Let’s say we have N balls (numbered 1 to N) from a box, and we do the following:
- Take one ball from the box uniformly randomly
- If the ball taken has the smallest number among all the remaining balls, throw it away; otherwise put it back to the box
- If every ball from 1 to N-1 has been taken at least once, stop; otherwise repeat step 1.
And by the time the process is stopped, what’s the probability that the N-th ball has been taken at least once?
First attempt
Since the balls are taken uniformly randomly, is it so that we are equally likely to have either taken or not taken ball N?
Well, a quick simulation suggests otherwise.
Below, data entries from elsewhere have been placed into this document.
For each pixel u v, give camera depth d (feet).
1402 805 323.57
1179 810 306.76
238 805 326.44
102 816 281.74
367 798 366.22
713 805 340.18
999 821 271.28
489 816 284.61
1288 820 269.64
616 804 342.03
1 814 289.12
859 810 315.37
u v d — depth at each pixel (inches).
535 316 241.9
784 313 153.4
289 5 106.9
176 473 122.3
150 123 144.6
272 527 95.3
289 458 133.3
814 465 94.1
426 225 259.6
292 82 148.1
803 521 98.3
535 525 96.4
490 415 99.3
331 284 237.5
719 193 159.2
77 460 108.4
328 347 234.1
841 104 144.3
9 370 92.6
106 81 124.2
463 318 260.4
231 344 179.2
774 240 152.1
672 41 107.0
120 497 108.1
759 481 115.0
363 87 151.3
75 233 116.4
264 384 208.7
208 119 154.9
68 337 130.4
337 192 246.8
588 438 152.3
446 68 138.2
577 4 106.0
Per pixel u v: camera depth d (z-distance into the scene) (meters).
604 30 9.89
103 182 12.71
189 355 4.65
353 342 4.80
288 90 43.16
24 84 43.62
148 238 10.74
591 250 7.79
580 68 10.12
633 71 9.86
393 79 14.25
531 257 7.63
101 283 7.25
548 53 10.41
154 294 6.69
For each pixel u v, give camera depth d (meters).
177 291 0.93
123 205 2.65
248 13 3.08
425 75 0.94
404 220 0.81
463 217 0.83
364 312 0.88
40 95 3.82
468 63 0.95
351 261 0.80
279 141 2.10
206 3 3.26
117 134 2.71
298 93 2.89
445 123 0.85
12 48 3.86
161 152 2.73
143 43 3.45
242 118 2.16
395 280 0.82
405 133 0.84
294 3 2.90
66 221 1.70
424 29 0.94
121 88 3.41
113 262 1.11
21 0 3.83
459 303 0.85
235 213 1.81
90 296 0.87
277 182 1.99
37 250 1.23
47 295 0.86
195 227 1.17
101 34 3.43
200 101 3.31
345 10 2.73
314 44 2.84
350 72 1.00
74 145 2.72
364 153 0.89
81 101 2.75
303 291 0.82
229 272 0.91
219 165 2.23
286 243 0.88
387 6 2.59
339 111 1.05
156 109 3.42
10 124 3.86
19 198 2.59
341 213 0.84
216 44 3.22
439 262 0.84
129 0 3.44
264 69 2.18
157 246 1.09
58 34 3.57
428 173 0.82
I’ll leave more rigorous calculations later, but intuitively, it’s similar to the birthday paradox, as the probability of NOT picking ball N at each step multiplies, the overall probability of NOT picking ball N diminishes quickly. (Consider a modified version: uniformly randomly pick a ball for K times and always put the ball back, the probability of ball N NOT picked is ((N-1)/N)^K).
In search of an explanation with the answer
From simulation, it’s obvious the answer is (N-1)/N.
One explanation I came up with: If we change the condition “If the ball taken has the smallest number among all the remaining balls, throw it away; otherwise put it back to the box” to “always put the ball back to the box“, it doesn’t change the the probability of whether the N-th ball get picked at all. (But it does change the value of something else, which is the topic of next post.) Convince yourself: if we pick up ball 1, put it back, and later pick it up again, we can just pretend this step doesn’t happen. Then graphically:
Regardless of the the values on those self-pointing arrows, the ratio on the other two outgoing arrows stay the same, and if we go to infinity, we get the resulting probability.
A failed algebraic approach
I also tried to solve it algebraically or with induction. But to decide the property of the N-th ball, it depends on the (N-1)-th ball, then the property of this pair depends on the (N-2)-th, then the property of this triple depends on the (N-3)-th, etc. The formula just keeps growing.